La miraba con burlona severidad.

—Sí, doctor —dijo la chica en tono dócil.

Él le levantó la barbilla con dos dedos y sus ojos oscuros la miraron intensamente. Mahree contuvo el aliento cuando sus ojos se encontraron. «Va a darme un beso», pensó con un momentáneo vértigo. Luego, el sentido común se impuso, haciéndole el efecto de un jarro de agua helada.

—No tienes buen color —dictaminó el joven médico—. Y no me gustan esas ojeras. En serio, necesitas algo para dormir.

La muchacha tragó saliva.

—No; estoy bien.

Incluso después de que él retirara la mano, Mahree seguía sin poder apartar la mirada de la cara de Rob, como si quisiera aprenderse de memoria todos los detalles. La sombra que empezaba a oscurecer sus mejillas, las pequeñas líneas que habían aparecido junto a los ojos y la boca. Los oscuros rizos que él peinaba con los dedos… De pronto, sintió un deseo casi irresistible de levantar la mano y arreglarle el pelo.

«¡Basta ya!», se ordenó a si misma. Y se volvió bruscamente, temiendo que él se hubiera dado cuenta. Pero la voz de Rob no había cambiado.

—De acuerdo —dijo—. Si estás segura… Buenas noches, Mahree.

—Buenas noches —contestó ella cerrando la puerta a su espalda.

Se apoyó en la pared, hasta que el corazón se le apaciguó y se le calmó el estómago. Entonces hizo una profunda aspiración y se sintió vacía.

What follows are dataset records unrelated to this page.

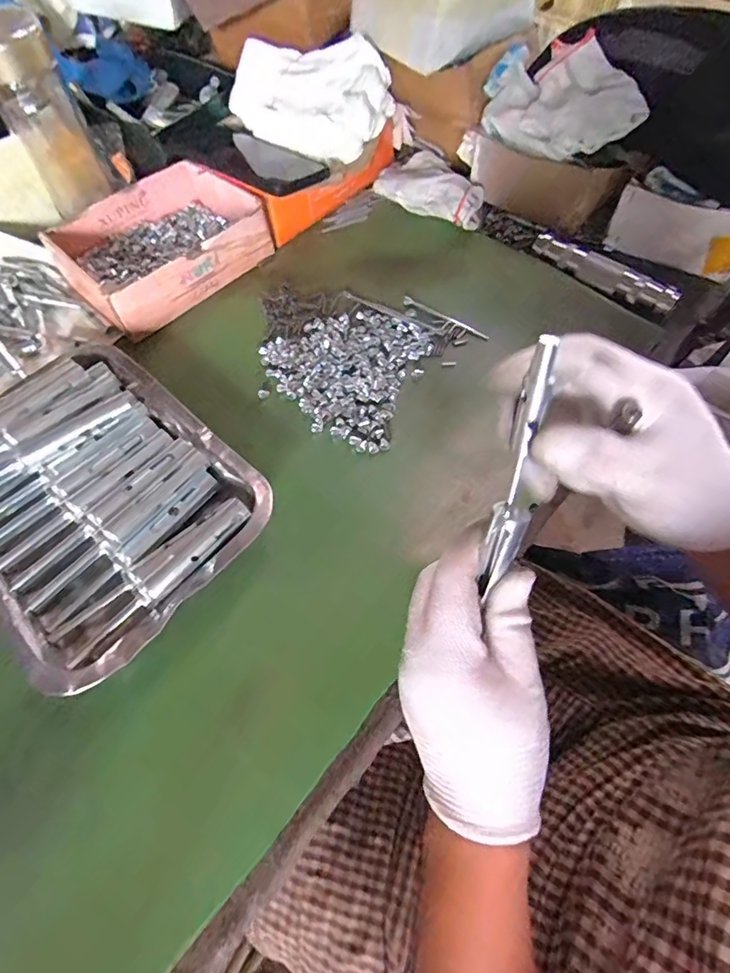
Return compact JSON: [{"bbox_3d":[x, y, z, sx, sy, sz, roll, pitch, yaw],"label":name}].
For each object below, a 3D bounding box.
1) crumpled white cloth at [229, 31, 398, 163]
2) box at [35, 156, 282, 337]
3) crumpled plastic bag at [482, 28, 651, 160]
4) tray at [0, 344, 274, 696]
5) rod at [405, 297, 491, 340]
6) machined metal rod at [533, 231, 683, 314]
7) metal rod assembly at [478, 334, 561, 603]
[{"bbox_3d":[-0.060,-0.394,0.503,0.167,0.081,0.080,20,64,12],"label":"crumpled white cloth"},{"bbox_3d":[-0.199,-0.242,0.481,0.171,0.053,0.144,-40,70,-19],"label":"box"},{"bbox_3d":[0.182,-0.354,0.446,0.134,0.063,0.081,15,63,10],"label":"crumpled plastic bag"},{"bbox_3d":[-0.199,0.003,0.359,0.240,0.043,0.179,40,69,18],"label":"tray"},{"bbox_3d":[0.074,-0.156,0.457,0.088,0.009,0.008,30,66,14],"label":"rod"},{"bbox_3d":[0.221,-0.200,0.459,0.137,0.022,0.023,40,69,18],"label":"machined metal rod"},{"bbox_3d":[0.070,-0.005,0.223,0.016,0.115,0.016,7,23,3],"label":"metal rod assembly"}]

«Las judías verdes —pensó de pronto—. Olvidé decirle que mañana hay que poner los tutores». Se apresuró a salir de su camarote y se dirigió al del doctor. Sus pies se movían de forma mecánica. Estaba a medio camino cuando oyó el sonido gutural de una voz de mujer y la voz de Rob. Mahree se detuvo con un pie en el aire. Luego, con mucho sigilo, se acercó a la intersección y miró hacia el corredor de la izquierda. Pudo ver a Yoki que abría la puerta de su camarote y desaparecía en su interior. Rob iba a medio paso detrás de ella.

La puerta se cerró. Mahree oyó el leve chasquido del cerrojo.